Lebanese Republic

United Nations membership
- Membership: Full member
- Since: 24 October 1945
- UNSC seat: Non-permanent
- Permanent Representative: Amal Mudallali

= Lebanon and the United Nations =

The Lebanese Republic is one of the 51 founding members of the United Nations when it signed the United Nations Conference on International Organization in 1945.

Lebanon has played the role and has participated as a non-permanent member in the Security Council between 1953 and 2010. The United Nations system within Lebanon joins forces to provide a tailor-made accurate and beneficial response to Lebanon's development and humanitarian challenges.

==Overview==
Lebanon participated in the United Nations Conference on International Organization in June 1945 during the closing months of World War II and signed the United Nations Charter helping the way for the establishment of the United Nations. On 29 November 1947, Lebanon was among 13 states that rejected the United Nations Partition Plan for Palestine which later established the Jewish state known as Israel in May 1948 though Lebanon does not recognize as such. The country has been subjected to 44 UN resolutions.

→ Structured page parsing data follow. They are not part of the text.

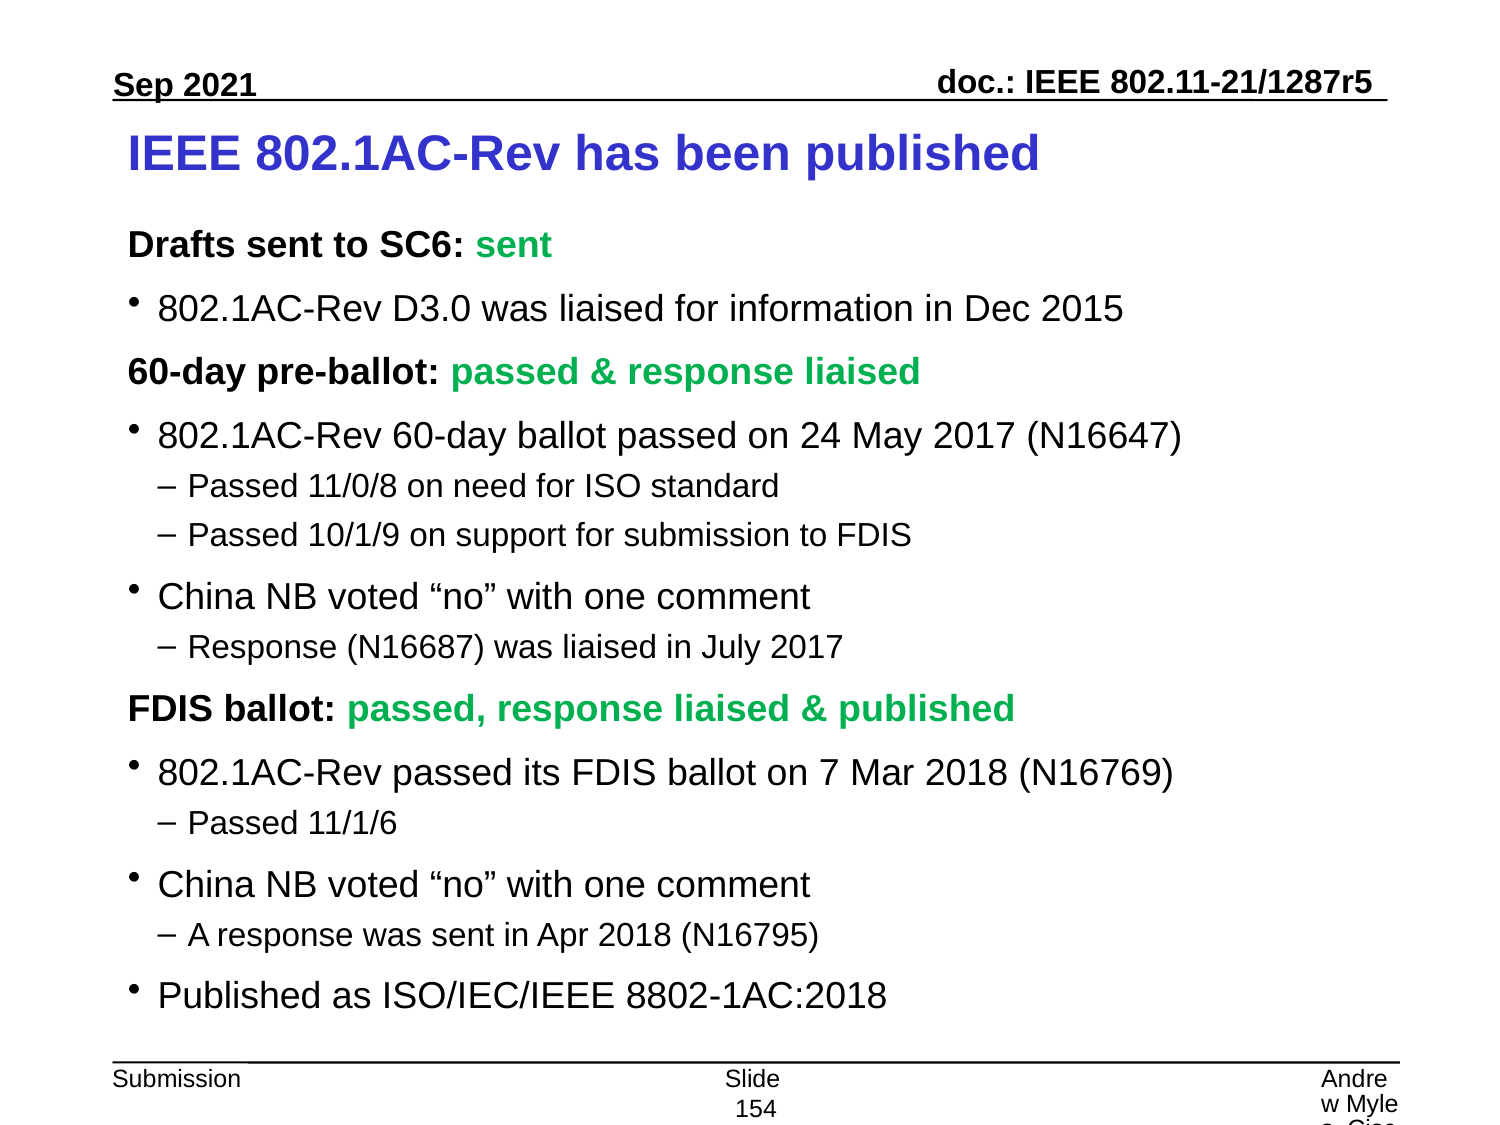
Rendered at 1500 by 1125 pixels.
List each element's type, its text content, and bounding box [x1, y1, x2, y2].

slide_number Slide 154 [709, 1061, 803, 1093]
title IEEE 802.1AC-Rev has been published [112, 112, 1388, 212]
list Drafts sent to SC6: sent 802.1AC-Rev D3.0 was liaised for information in Dec 2015 60-day pre-ballot: passed & response liaised 802.1AC-Rev 60-day ballot passed on 24 May 2017 (N16647) Passed 11/0/8 on need for ISO standard Passed 10/1/9 on support for submission to FDIS China NB voted “no” with one comment Response (N16687) was liaised in July 2017 FDIS ballot: passed, response liaised & published 802.1AC-Rev passed its FDIS ballot on 7 Mar 2018 (N16769) Passed 11/1/6 China NB voted “no” with one comment A response was sent in Apr 2018 (N16795) Published as ISO/IEC/IEEE 8802-1AC:2018 [112, 212, 1388, 888]
footer Andrew Myles, Cisco [1320, 1061, 1402, 1093]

Within the UN, Lebanon is continuously developing programs and operations in collaboration with the government and its partners, while taking into account the uniqueness of the Lebanese situation. Combined with the Syrian Civil War that has impacted on Lebanon, which led to the creation of the Lebanon Crisis Response Plan (LCRP) and planned to raise $1.2 billion for the vulnerable communities. The LCRP implementation means a more stable Lebanon and a peaceful coexistence between the Lebanese host and vulnerable communities

In June 2020, Amal Mudallali, Lebanon's permanent representative to the United Nations, became one of the vice presidents of the General Assembly after Lebanon was voted to the position.